Every death is different, just like every birth. Lola’s breathing is labored. She is having trouble walking. She won’t eat. Normally an attention whore, she wants space. I know it is time.
I feel a peaceful white presence. I have felt this before when someone was near death. I cry because I miss her already. I will not see her little eyebrows, or wake up to her stealing food off the counter. I will not be able to feel her fur or smell her scent. And, at the same time, for her I feel peace.
Lola gave me the gift of redemption. I have lived with animals all my life and never have I felt such peace at the end.
She was perhaps the most challenging dog I ever had. She was big and hyper. I cannot count how many times she threw me on the ground during walks, or the bizarre items she would collect in her bed, or the constant indiscriminate need for attention (whether for good or bad you could not ignore her). Others would remark what “good people” we were for keeping her.
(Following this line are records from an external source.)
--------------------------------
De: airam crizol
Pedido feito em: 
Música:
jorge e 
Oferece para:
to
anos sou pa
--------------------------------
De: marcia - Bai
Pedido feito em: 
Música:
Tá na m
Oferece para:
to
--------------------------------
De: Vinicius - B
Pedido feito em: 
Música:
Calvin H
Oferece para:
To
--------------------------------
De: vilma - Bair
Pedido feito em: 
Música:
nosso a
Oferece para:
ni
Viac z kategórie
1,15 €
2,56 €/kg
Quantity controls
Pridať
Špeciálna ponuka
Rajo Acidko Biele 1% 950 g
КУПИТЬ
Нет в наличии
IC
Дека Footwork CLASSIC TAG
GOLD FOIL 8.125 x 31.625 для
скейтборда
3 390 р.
What they did not know was that she was our blessing. As a small puppy she had locked eyes with my mom in the pet emergency room. We had brought our other dog there and Lola was brought in by a good Samaritan. She had been hit by a car, her pelvis broken, yet she did not make a sound. (I later found out my mom quietly paid for her operation or else she would have had had to wait for a vet to volunteer.) Lola was put under the care of the humane society, but my mom gave them her information and said she would take her if she was not adopted. Lola recovered and was adopted and returned, twice. She had set her sights on my mom.
She was a quirky yet healthy dog until the age of 9. One day her belly started getting swollen. Her appetite went down a bit, but otherwise was her normal crazy self. We took her to the vet assuming she had digestive issues. They discovered her spleen had burst and she was bleeding internally. It took two vets and hours of surgery to remove her spleen and patch her up.
I prayed for her with all my heart and asked forgiveness for not understanding her. I promised that if she lived I would fully accept her as she was.
Lola had lost “gallons” of blood so the vet was surprised to find her walking around hours after surgery. They predicted she would not make another 24 hours due to the degree of her anemia. We took her home and made her liver congee, a postpartum recipe, and gave her herbs (I will post a case study on this later). She rebounded unbelievably. Lola had signs of Blood deficiency all her life (dryness and issues with her coat and skin, a pale tongue, timidity, etc). Here she was displaying a vitality like never before. She was like a puppy, despite the fact she was diagnosed with visceral (spleen and later heart) hemangiosarcoma.
I delighted when she stole bread off the counter or pulled on her walks. She was back!
I am grateful I was given 3 months to love her with an open heart. She taught me on a profound level not to fear cancer (which is how my last dog passed). Lola lived at least as long as she would have if she had undergone chemo, only in this case with an excellent quality of life. She had no discomfort until the last few hours of her life.
More than this, she gave me the opportunity to redeem myself and be the guardian she deserved. I had not been a bad owner, I had simply not recognized how amazing she was until the last 3 months of her life. Thank you for letting me see you, Lola.